Luis Alvarez was a Nobel prize winning physicist who not only discovered entire families of new particles, he worked on the development of the nuclear bomb and observed the bombing of Hiroshima and Nagasaki first hand.

With his father’s expertise, Walter discovered that this thin layer of sediment that marked the dinosaur’s extinction contained an unusual amount of iridium, an element rare on Earth but common in asteroids. They also found evidence of soot, shocked quartz crystals, and microscopic diamonds.

All indicative of a massive asteroid impact.

The extinction of the dinosaurs was a catastrophe of such destructive power it made the Hiroshima and Nagasaki bombs that Walter’s father designed look insignificant.

Despite all the evidence, the Alvarez hypothesis remained controversial.

It wasn’t until after Walter’s father’s death that an impact crater of the right size and age was discovered.

Since then, the Alvarez hypothesis has become accepted in the scientific community as the most plausible cause of the dinosaur’s mysterious disappearance.

Many more periods of mass extinction have been recognized in the earth’s history.

As many as twenty have been identified, but they are often grouped into 5 main extinction events, excluding the mass extinction that is happening right now, before our eyes, and at our behest.

Every day dozens of species are estimated to be lost forever.
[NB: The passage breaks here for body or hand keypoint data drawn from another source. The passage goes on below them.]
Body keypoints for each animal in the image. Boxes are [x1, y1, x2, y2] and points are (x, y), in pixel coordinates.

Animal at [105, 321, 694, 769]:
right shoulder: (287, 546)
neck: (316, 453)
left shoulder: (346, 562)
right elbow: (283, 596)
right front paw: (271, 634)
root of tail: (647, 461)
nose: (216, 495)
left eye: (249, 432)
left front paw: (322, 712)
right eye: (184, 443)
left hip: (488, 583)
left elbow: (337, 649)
As many as 140,000 species may be lost every year and this loss is happening at a 1000 times the natural background rate.

Amphibians, birds, plants, fish, and invertebrates all have significant portions of their population at risk of disappearing from the planet. In the coming decades we could expect to lose up to a fifth of all mammal species. The African Elephant could soon vanish from the wild just as their ancient cousins — the mammoth and the mastodon — did thousands of years ago.
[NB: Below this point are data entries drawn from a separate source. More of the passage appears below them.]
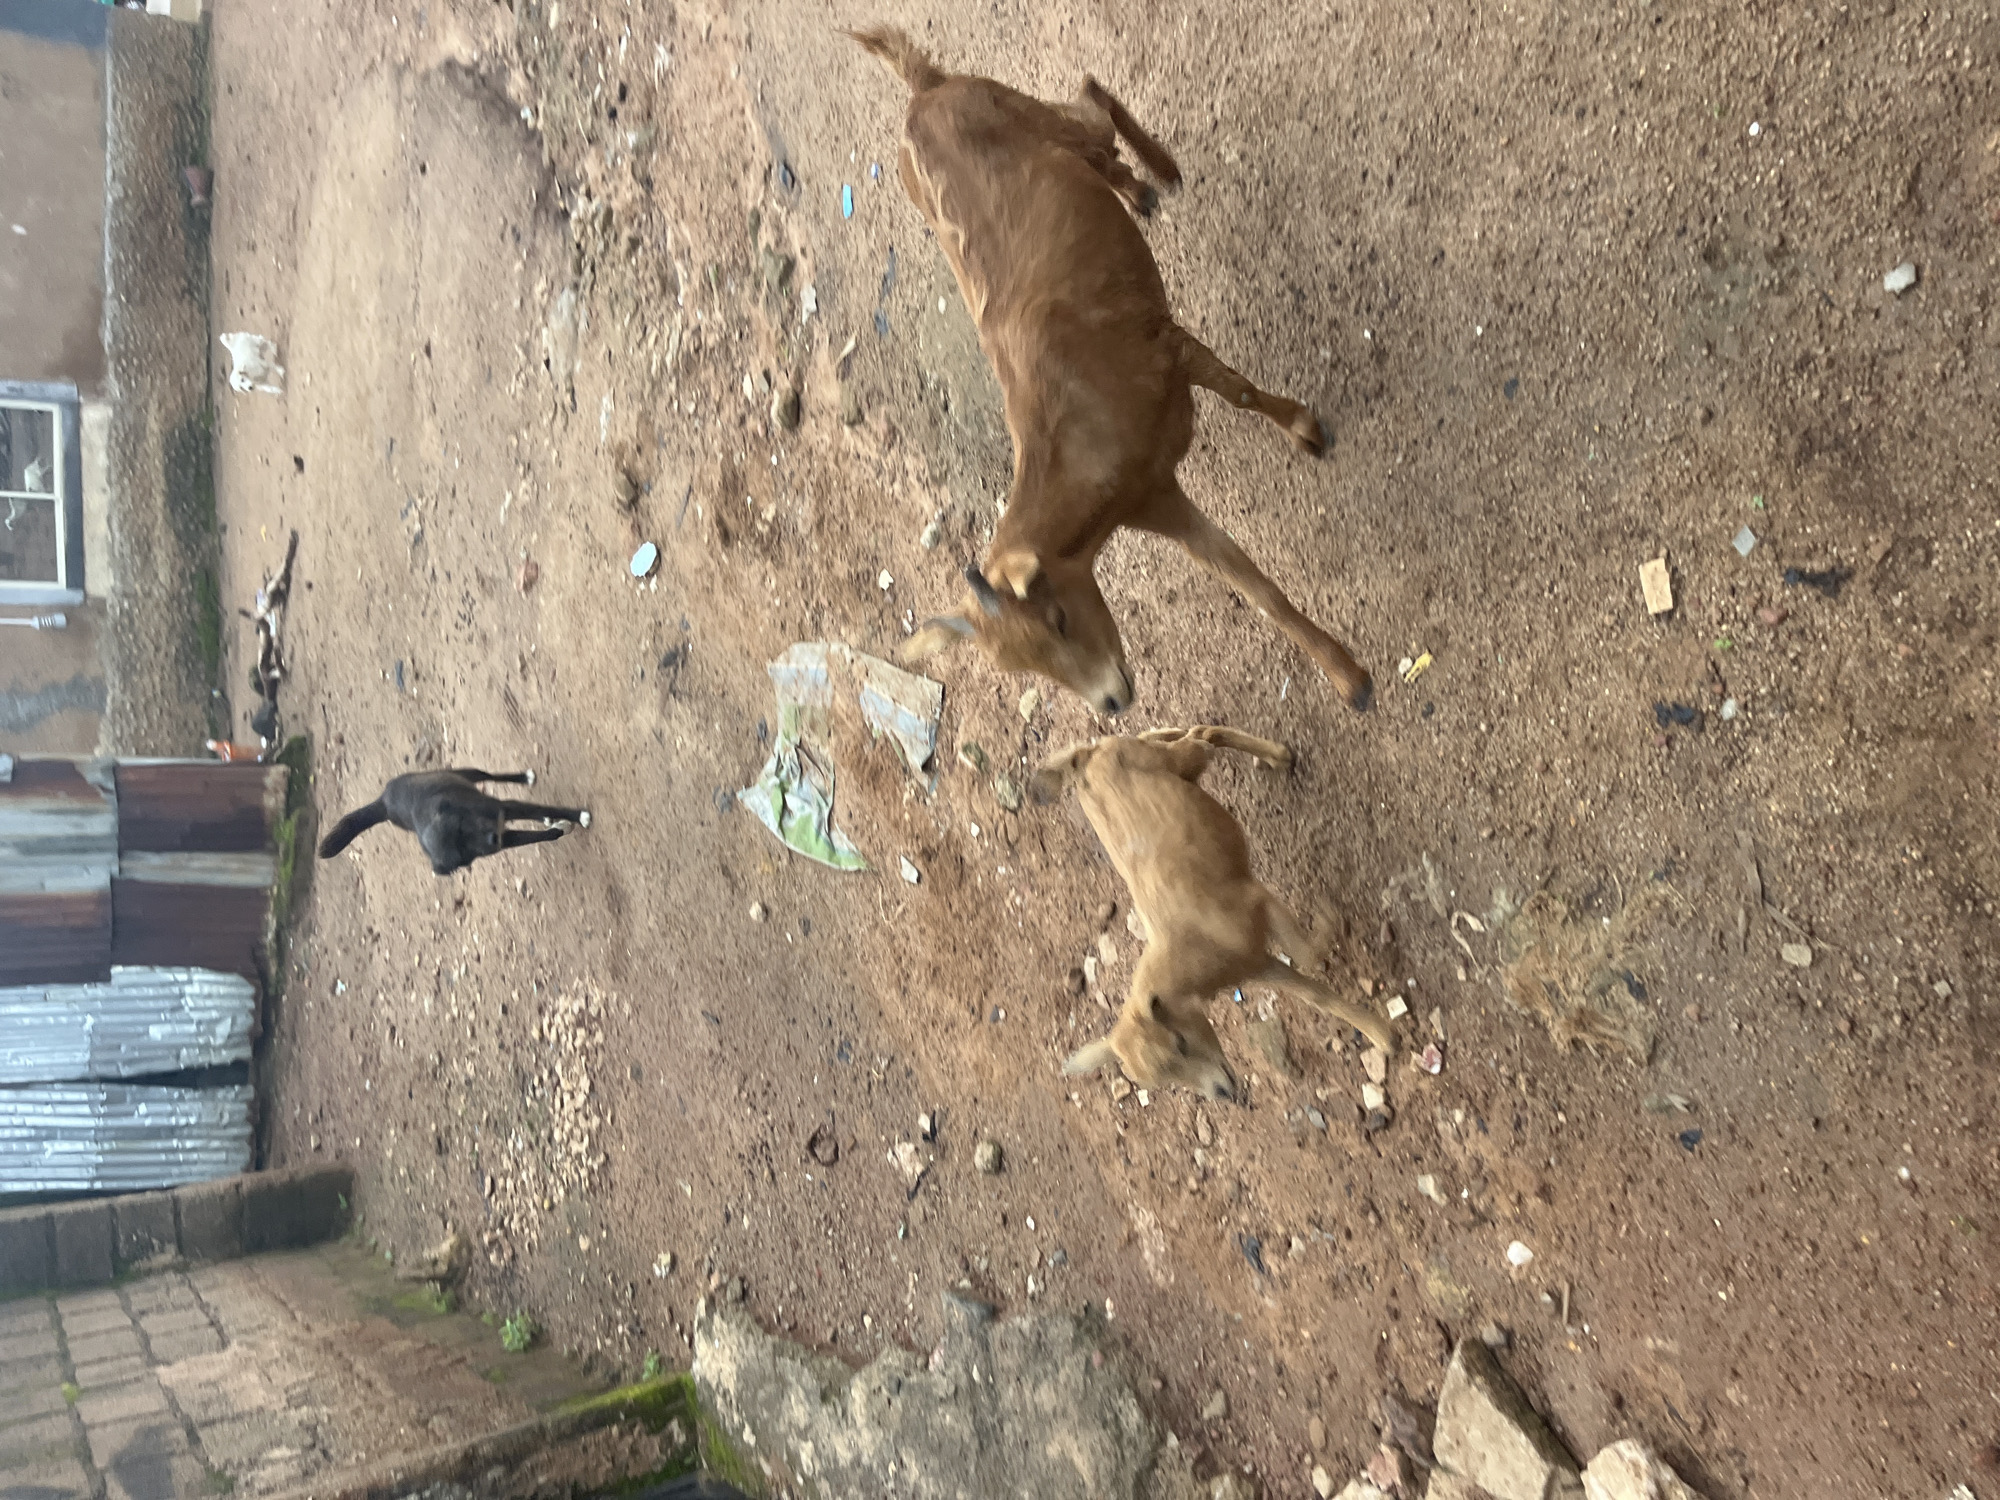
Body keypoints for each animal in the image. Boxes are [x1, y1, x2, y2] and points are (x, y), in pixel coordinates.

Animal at [317, 769, 589, 876]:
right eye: (462, 854)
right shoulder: (506, 838)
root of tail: (383, 801)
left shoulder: (503, 808)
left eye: (460, 827)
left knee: (488, 774)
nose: (492, 839)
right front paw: (559, 827)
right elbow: (539, 835)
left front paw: (579, 816)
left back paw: (524, 777)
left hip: (463, 772)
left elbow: (545, 808)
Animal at [850, 27, 1372, 715]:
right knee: (1098, 146)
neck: (1078, 435)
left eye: (1059, 619)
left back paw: (1162, 168)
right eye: (1020, 666)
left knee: (1089, 97)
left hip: (1033, 113)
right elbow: (1247, 581)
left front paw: (1307, 430)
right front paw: (1350, 680)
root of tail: (925, 88)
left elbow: (1239, 392)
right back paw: (1138, 189)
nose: (1112, 704)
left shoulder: (1165, 348)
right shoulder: (1150, 495)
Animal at [1033, 726, 1393, 1099]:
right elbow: (1315, 994)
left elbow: (1307, 956)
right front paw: (1382, 1036)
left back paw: (1278, 756)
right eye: (1160, 1082)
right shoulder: (1252, 965)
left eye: (1179, 1042)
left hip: (1182, 759)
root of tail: (1084, 761)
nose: (1222, 1093)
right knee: (1172, 734)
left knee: (1204, 735)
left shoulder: (1256, 902)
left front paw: (1329, 916)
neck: (1193, 951)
And instead of an asteroid this time, it’s us.

Habitat loss, environmental destruction, climate change, and rampant poaching have contributed to the greatest loss of biodiversity this planet has seen since the extinction of the dinosaurs.

And in millions of years, if there is anybody around to look at the strip of sediment that represents our time on this planet, they will be just as perplexed with the sudden disappearance of so many lifeforms as Walter Alvarez — except this time there will be no impact crater to validate his finds, only us.
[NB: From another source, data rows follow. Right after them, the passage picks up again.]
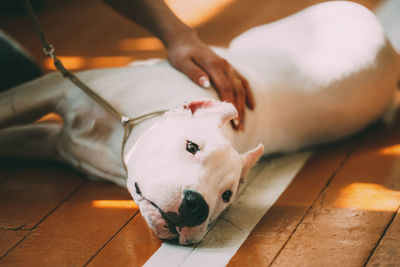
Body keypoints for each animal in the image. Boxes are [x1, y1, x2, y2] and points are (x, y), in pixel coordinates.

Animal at [0, 1, 400, 245]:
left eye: (227, 195)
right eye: (191, 146)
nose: (196, 206)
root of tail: (382, 36)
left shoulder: (52, 138)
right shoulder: (53, 92)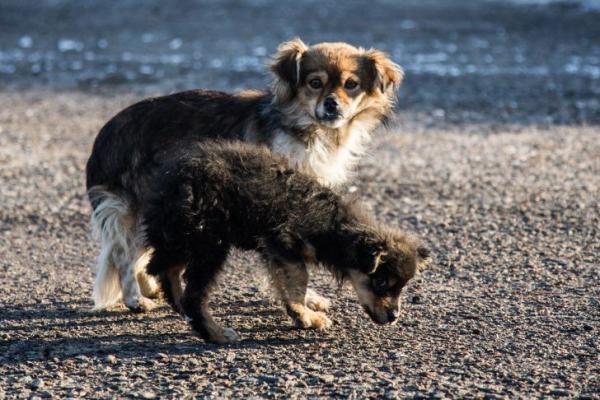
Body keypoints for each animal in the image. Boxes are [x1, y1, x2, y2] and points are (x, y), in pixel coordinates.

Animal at [85, 37, 404, 312]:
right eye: (315, 83)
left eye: (351, 85)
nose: (332, 104)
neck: (305, 130)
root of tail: (103, 138)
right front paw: (303, 299)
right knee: (123, 254)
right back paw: (134, 299)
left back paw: (150, 287)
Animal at [143, 141, 428, 344]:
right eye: (381, 283)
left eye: (402, 287)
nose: (394, 317)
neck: (331, 222)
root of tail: (170, 184)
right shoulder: (284, 244)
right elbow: (298, 282)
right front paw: (306, 317)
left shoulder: (275, 252)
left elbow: (285, 283)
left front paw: (302, 313)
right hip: (209, 243)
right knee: (193, 295)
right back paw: (216, 334)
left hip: (186, 238)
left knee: (167, 272)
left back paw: (181, 308)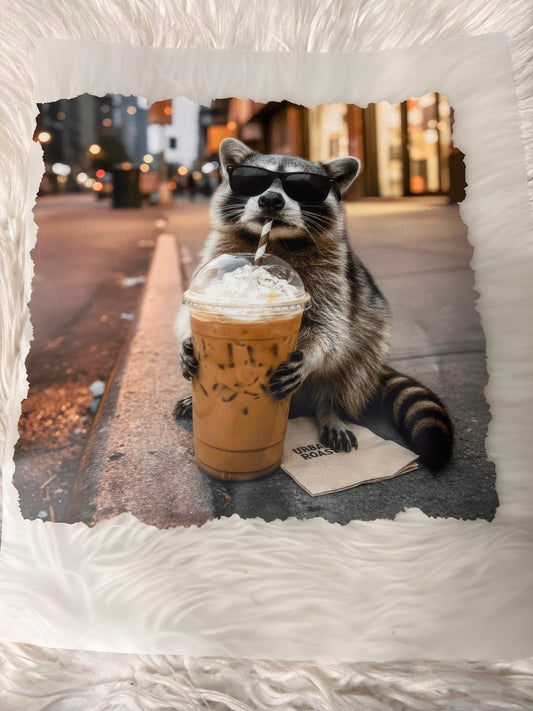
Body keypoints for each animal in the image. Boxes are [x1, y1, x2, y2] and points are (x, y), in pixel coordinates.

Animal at [175, 138, 453, 472]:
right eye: (253, 180)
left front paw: (310, 355)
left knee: (348, 367)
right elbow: (185, 311)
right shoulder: (216, 254)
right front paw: (187, 342)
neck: (275, 240)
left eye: (303, 187)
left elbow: (330, 326)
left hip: (369, 342)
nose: (270, 200)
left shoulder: (333, 272)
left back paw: (328, 409)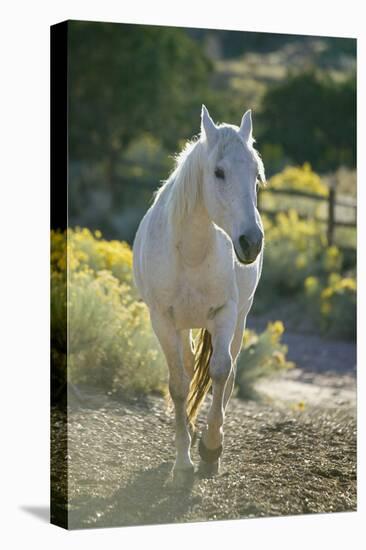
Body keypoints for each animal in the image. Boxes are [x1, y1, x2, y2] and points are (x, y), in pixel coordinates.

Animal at [133, 105, 264, 486]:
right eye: (218, 172)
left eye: (256, 175)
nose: (251, 242)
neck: (190, 252)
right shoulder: (162, 320)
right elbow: (179, 384)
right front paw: (182, 462)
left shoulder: (224, 313)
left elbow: (220, 371)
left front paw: (210, 450)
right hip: (183, 325)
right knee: (190, 366)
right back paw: (189, 432)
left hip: (240, 318)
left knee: (229, 371)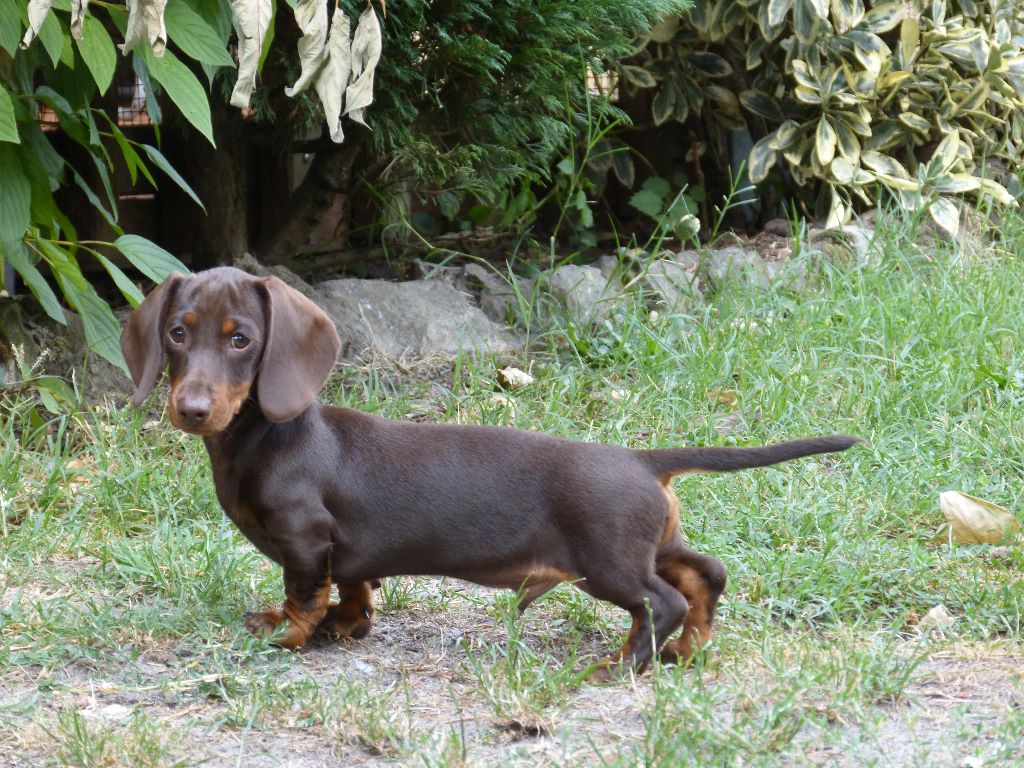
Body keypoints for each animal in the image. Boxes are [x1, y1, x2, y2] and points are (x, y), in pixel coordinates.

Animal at [121, 267, 858, 678]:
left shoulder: (305, 541)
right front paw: (343, 626)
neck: (267, 435)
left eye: (240, 338)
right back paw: (688, 649)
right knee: (707, 573)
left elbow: (305, 595)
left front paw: (289, 634)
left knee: (661, 602)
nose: (190, 409)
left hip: (607, 561)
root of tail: (639, 458)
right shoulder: (347, 553)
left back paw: (621, 665)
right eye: (179, 332)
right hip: (649, 541)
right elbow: (353, 592)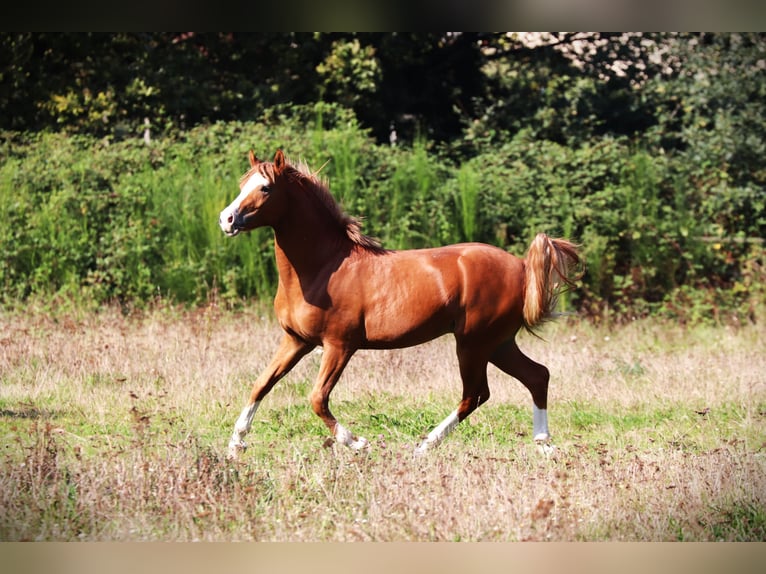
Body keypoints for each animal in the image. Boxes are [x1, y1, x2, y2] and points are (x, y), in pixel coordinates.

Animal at [218, 150, 584, 464]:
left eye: (265, 187)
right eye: (242, 184)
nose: (227, 219)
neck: (323, 268)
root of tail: (521, 267)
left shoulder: (339, 345)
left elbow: (317, 399)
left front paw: (358, 443)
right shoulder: (296, 340)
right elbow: (261, 384)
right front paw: (236, 445)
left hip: (473, 343)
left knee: (476, 393)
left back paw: (423, 446)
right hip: (498, 343)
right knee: (536, 376)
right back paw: (544, 445)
Cuvier would’ve described this sixth mass extinction as a revolution. But unlike the French Revolution of his time, it is not being instigated in the name of liberty, fraternity, and justice. Instead today’s revolution is being fought in the name of short-sightedness, greed, and wastefulness. And it’s by these perverse ideals that those who survive will be irrevocably altered, and for those who don’t, the recklessness of their extinction will be permanently preserved in the geologic record.

But most of all, this extinction has been made possible through an insistent refusal to accept what Cuvier undeniably proved. Life on Earth is not limitless. In fact, it is exceedingly fleeting. And the world we live in cannot be taken for granted.

Because to truly understand extinction means we cannot be absolved of our own involvement in its execution.

For eons, since the beginning of the solar system itself, a chunk of stone the size of Mount Everest spiraled around the sun. Tiny perturbations in its orbit and minor collisions with other planetary bodies sent it closer and closer to its inevitable fate. It could not redirect its course any more than the dinosaurs could protect themselves from their impending doom.

While the trajectory of the asteroid had been set since its creation, the mass extinction happening today is not preordained. It’s not inevitable. It’s not written in stone. Not yet anyway.

It can be easy to despair in the face of problems this large — to see them as beyond our control and too impossibly entrenched to change. But it all begins with a revolution in ourselves.

Because what Cuvier proved was that the world could change, and that change could come suddenly and powerfully. A difference can be made.

While what we do on an individual scale might seem inconsequential, so can each perturbation in the orbit of an approaching asteroid. Every little wobble counts. And eventually it can be enough to make an impact.